There will be many times when you'll need or want to write to a college professor, a recruiter, a coach, a potential reference writer, or a potential employer. Since it is easy and accessible to nearly everybody, email is the first choice for many letter writers.
The first rule of email etiquette is:
1). Make sure that email is appropriate for the occasion.
Some people simply prefer official letters that arrive in the mailbox, and they may not feel that email is an appropriate way to do business - especially when they receive unsolicited emails from members of a younger generation.
It is up to you to figure out whether your professor, clergyman, teacher, future gymnastic coach, or potential mentor accepts email queries. One good way to find out is to see if this person has a web site with an email account attached. If that fails, make a simple phone call and ask.
2). Be mindful of your email address!
This is a mistake that so many teens make - and they don’t have a clue! Does your email name look something like email@example.com or Ihatepeople@allaboutme.com? And to whom are you sending this?
It’s fine to use that address when writing your friends. If you want to conduct business by email, simply create a new address.
3). Do not use texting language!
no u didnt rite ur tchr like this. U r asking fr trubl. And DON’T USE ALL CAPS.
4). Use letter format.
Most email accounts give you formatting options. Go ahead and format your letter using a proper greeting, paragraphs, bullets, closings, or other features that give your letter a professional look. This shows that you are serious, mature, and savvy.
5.) Be respectful.
Many of us tend to get a little too familiar or get a little too comfortable in emails, and this may cause us to make costly assumptions. For example, you should always use an appropriate title when addressing a professional, even if that person signs his correspondence with his/her first name. If in doubt, use a title.
- If you are writing to a college professor and you don’t know whether the person is a Ph.D., use "Dear Professor."
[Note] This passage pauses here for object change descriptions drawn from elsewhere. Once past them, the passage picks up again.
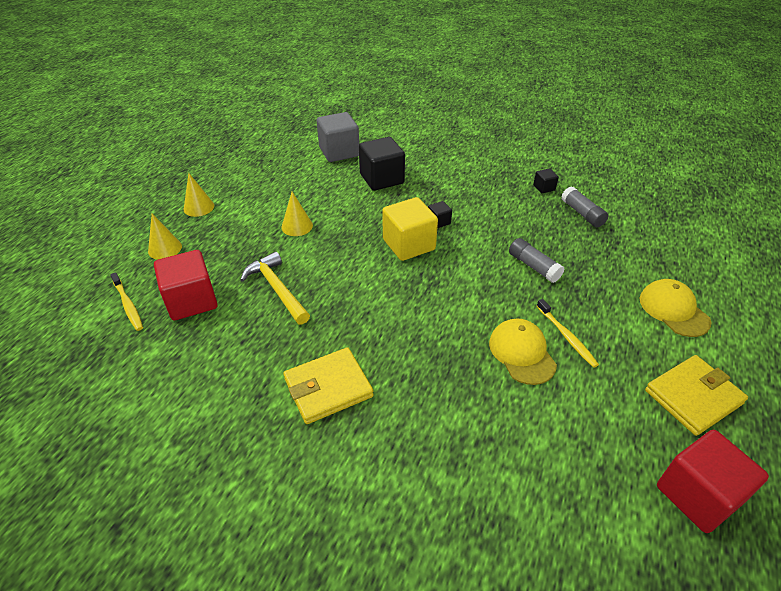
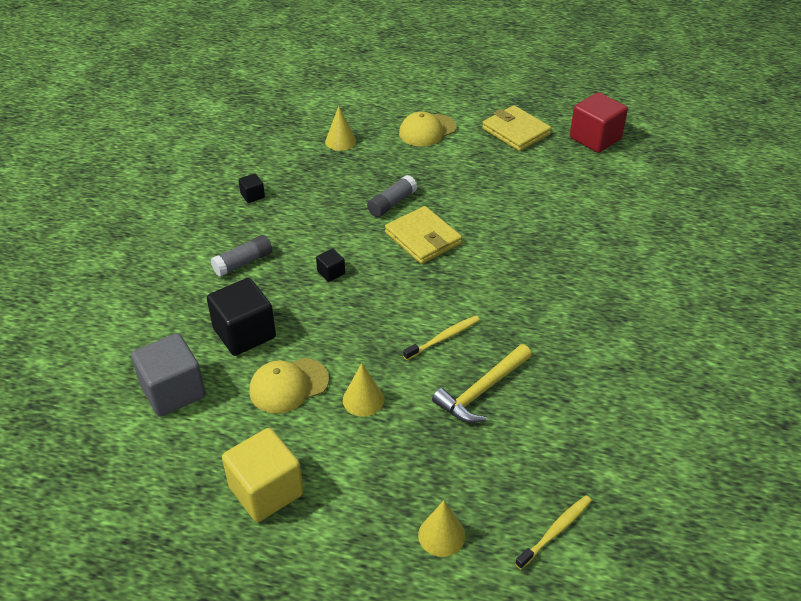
camera: 100 degrees left, 0 degrees up
(191, 301) = (526, 466): red cube -> none
(199, 207) = (339, 529): yellow cone -> yellow cone (340, 141)
(328, 387) = (593, 322): yellow wallet -> yellow wallet (423, 238)
(409, 245) = (378, 292): yellow cube -> yellow cube (266, 490)
(522, 353) = (506, 210): yellow cap -> yellow cap (288, 385)
(567, 337) = (478, 186): yellow toothbrush -> yellow toothbrush (444, 338)
(582, 213) = (298, 171): grey glue stick -> grey glue stick (243, 262)

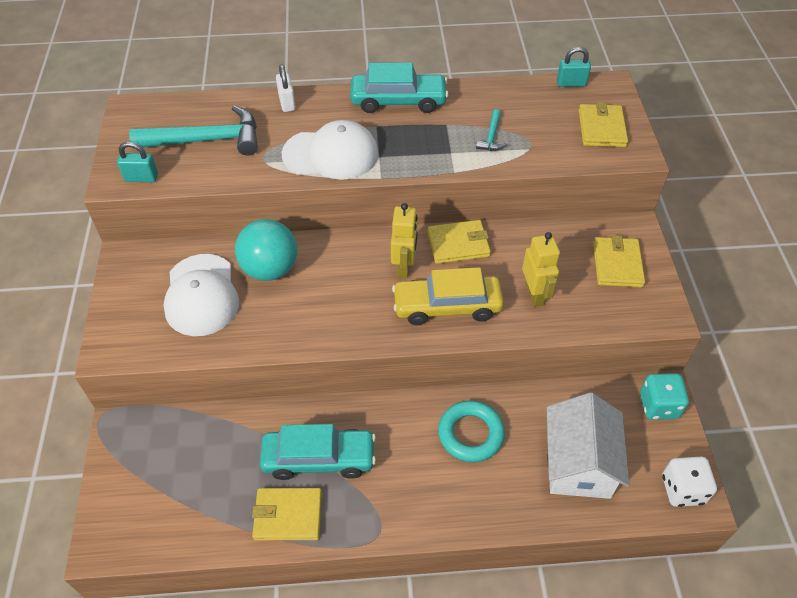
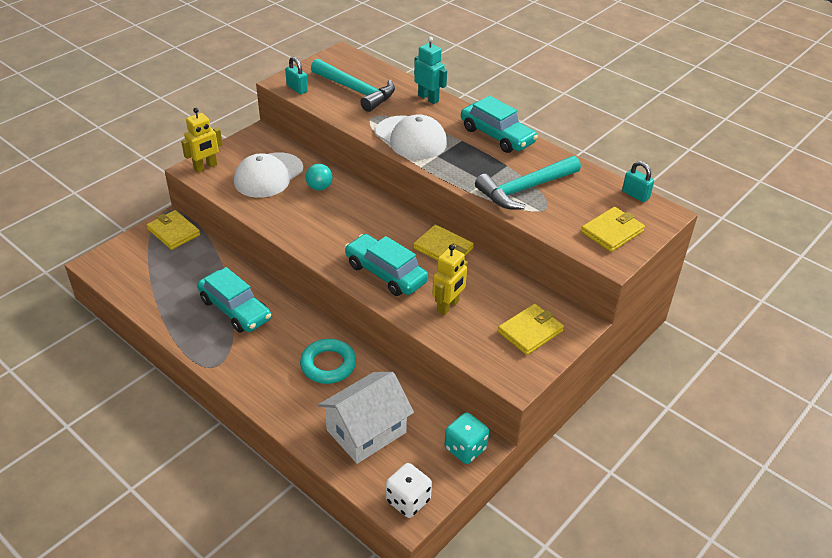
camera: 45 degrees right, 10 degrees down
(270, 269) = (319, 187): turquoise ball -> turquoise ball, size x0.56
(287, 103) = (428, 98): white padlock -> turquoise robot
(288, 515) = (184, 321): yellow wallet -> yellow wallet (173, 232)
(404, 266) = (393, 237): yellow robot -> yellow robot (205, 167)
(447, 306) = (386, 273): yellow car -> turquoise car
(491, 137) = (525, 189): turquoise hammer -> turquoise hammer, size x2.20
- If you don’t know the gender of the person you are writing, you could use the first and last name, like "Dear Jo Baker," or you could use the role of the person as your title, like "Dear Search Committee Chair." If it is possible, you could also make a phone call to the department or office and ask how to address the person you’re writing.
- When in doubt, be formal in your address. It may seem stuffy, but it won’t offend anybody! When influential people are the laid-back types and they want you to relax, they tell you so.